Once the line containing "8. NAMI State" has been written out, stop; until then, restate each line of the entries below word for word from the first.

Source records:
-- -- --

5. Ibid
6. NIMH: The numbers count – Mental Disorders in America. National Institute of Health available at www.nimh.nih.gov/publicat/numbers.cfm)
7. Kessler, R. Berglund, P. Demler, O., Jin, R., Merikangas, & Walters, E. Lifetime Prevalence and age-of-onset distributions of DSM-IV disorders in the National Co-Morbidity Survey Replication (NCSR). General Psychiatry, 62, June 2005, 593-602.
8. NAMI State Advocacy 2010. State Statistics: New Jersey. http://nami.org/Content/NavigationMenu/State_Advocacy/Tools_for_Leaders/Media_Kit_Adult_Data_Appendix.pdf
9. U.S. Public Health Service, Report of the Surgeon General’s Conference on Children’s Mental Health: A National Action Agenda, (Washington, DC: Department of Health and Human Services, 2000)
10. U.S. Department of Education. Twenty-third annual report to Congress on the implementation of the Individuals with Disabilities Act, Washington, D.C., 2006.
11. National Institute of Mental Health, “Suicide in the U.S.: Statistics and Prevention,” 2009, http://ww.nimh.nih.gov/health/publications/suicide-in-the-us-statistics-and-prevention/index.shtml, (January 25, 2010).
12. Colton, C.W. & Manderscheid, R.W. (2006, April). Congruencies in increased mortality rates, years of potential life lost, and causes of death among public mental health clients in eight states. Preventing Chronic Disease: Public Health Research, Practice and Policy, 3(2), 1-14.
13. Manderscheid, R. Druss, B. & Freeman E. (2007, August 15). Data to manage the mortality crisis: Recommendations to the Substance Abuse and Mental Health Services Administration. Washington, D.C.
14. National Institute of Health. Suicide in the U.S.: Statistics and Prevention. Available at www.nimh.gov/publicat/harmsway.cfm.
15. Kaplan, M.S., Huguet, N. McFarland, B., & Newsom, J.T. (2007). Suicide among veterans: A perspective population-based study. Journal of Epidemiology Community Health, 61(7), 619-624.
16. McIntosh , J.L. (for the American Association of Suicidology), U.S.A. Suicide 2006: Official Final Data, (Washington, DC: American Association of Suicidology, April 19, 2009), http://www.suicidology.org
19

-- -- --

Task solution
5. Ibid
6. NIMH: The numbers count – Mental Disorders in America. National Institute of Health available at www.nimh.nih.gov/publicat/numbers.cfm)
7. Kessler, R. Berglund, P. Demler, O., Jin, R., Merikangas, & Walters, E. Lifetime Prevalence and age-of-onset distributions of DSM-IV disorders in the National Co-Morbidity Survey Replication (NCSR). General Psychiatry, 62, June 2005, 593-602.
8. NAMI State Advocacy 2010. State Statistics: New Jersey. http://nami.org/Content/NavigationMenu/State_Advocacy/Tools_for_Leaders/Media_Kit_Adult_Data_Appendix.pdf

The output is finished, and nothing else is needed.